- Raw data
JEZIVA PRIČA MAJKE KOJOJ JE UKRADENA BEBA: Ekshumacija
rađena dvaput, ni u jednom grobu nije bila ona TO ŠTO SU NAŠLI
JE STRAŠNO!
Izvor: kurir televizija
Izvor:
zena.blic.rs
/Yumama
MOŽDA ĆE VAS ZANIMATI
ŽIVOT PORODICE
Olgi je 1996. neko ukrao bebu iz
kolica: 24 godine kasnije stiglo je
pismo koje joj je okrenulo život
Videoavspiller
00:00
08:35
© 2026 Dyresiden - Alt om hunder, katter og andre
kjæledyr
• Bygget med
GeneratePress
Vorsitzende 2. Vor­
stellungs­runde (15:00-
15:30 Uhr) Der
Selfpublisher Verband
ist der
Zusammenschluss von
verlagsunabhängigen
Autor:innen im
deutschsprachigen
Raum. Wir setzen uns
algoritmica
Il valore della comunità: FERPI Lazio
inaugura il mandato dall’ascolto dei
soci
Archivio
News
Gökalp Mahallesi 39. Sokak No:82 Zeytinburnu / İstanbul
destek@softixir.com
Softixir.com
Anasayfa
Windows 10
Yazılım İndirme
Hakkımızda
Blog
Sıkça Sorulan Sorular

- Task prompt
Return exactly the lines from the line holding "destek@softixir.com" to the last line of the data, with both of those lines included and nothing added.

- Answer to this task
destek@softixir.com
Softixir.com
Anasayfa
Windows 10
Yazılım İndirme
Hakkımızda
Blog
Sıkça Sorulan Sorular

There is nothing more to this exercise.